Maybe Hell Road got tired of watching Amelia run alone and threw her panties in my face because fate’s got a filthy sense of humor.

It's possible that a slashed tire, a stalled truck, and a wicked curve have brought me a woman who could dismantle Legend's entire world before the sun comes up.

All I know is this.

I was riding Dead Man’s Curve alone, and now I’m not.

Amelia gets into the tow rig with August. Wildcat shuts the door gently, which is probably the first gentle thing he’s done all week. Oaks swings onto his Harley. I walk back to Widowmaker and run a hand over her tank.

“Don’t start,” I mutter to her. “You still get the road.”

Her engine answers when I start her.

Loud.

Possessive.

Mean.

We pull away from Dead Man’s Curve with Amelia’s broken truck on the tow rig, her boxes strapped down, August asleep against her, and my headlight catching the fog behind us one last time.

For a second, in the mirror, I see something pale at the shoulder.

A scrap of fabric.

A branch.

A woman.

I blink.

It’s gone.

Hell Road falls behind us.

Ahead, the lights of Hell, Kentucky flicker low in the dark.

Not many.

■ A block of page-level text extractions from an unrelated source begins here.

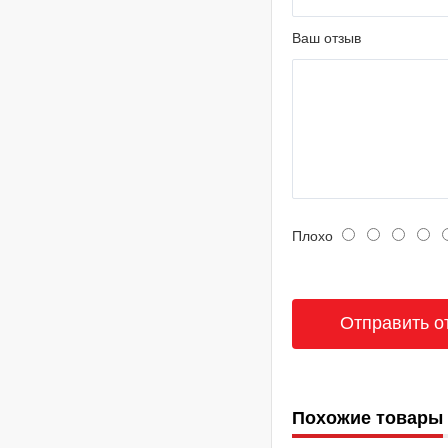
Ваш отзыв
Плохо
Похожие товары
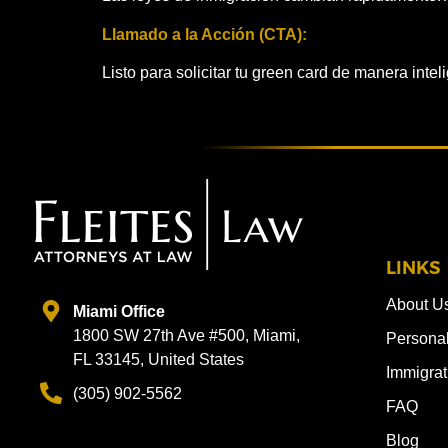
Llamado a la Acción (CTA):
Listo para solicitar tu green card de manera int
LINKS
About U
Miami Office
1800 SW 27th Ave #500, Miami,
Personal
FL 33145, United States
Immigrat
(305) 902-5562
FAQ
Blog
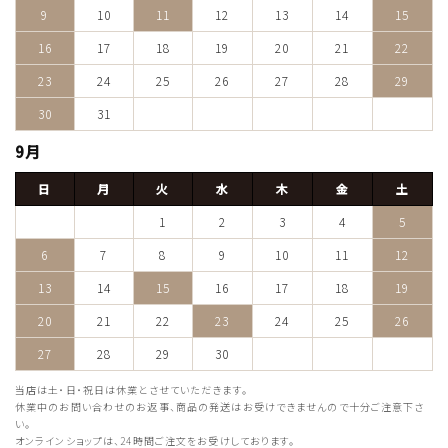
9
10
11
12
13
14
15
16
17
18
19
20
21
22
23
24
25
26
27
28
29
30
31
9月
日
月
火
水
木
金
土
1
2
3
4
5
6
7
8
9
10
11
12
13
14
15
16
17
18
19
20
21
22
23
24
25
26
27
28
29
30
当店は土・日・祝日は休業とさせていただきます。
休業中のお問い合わせのお返事、商品の発送はお受けできませんので十分ご注意下さ
い。
オンラインショップは、24時間ご注文をお受けしております。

Hell ain’t never been a town that wastes light on making itself pretty.

I follow the tow rig toward town, toward the old jail, dubbed the Lockup, our clubhouse, toward Legend, toward whatever truth Amelia dragged onto Hell Road with her.

I should be thinking about the cut tire.

About Jeremy.

About Legendary Mike Welles and the woman who thinks he might be her father.

Instead, I keep seeing Amelia’s face in the headlight. Scared, furious, embarrassed, still standing.

Poor Legend.

Poor me.

Poor every bastard who thought tonight would stay simple.

I almost smile.

Almost.

Then Widowmaker carries me into Hell.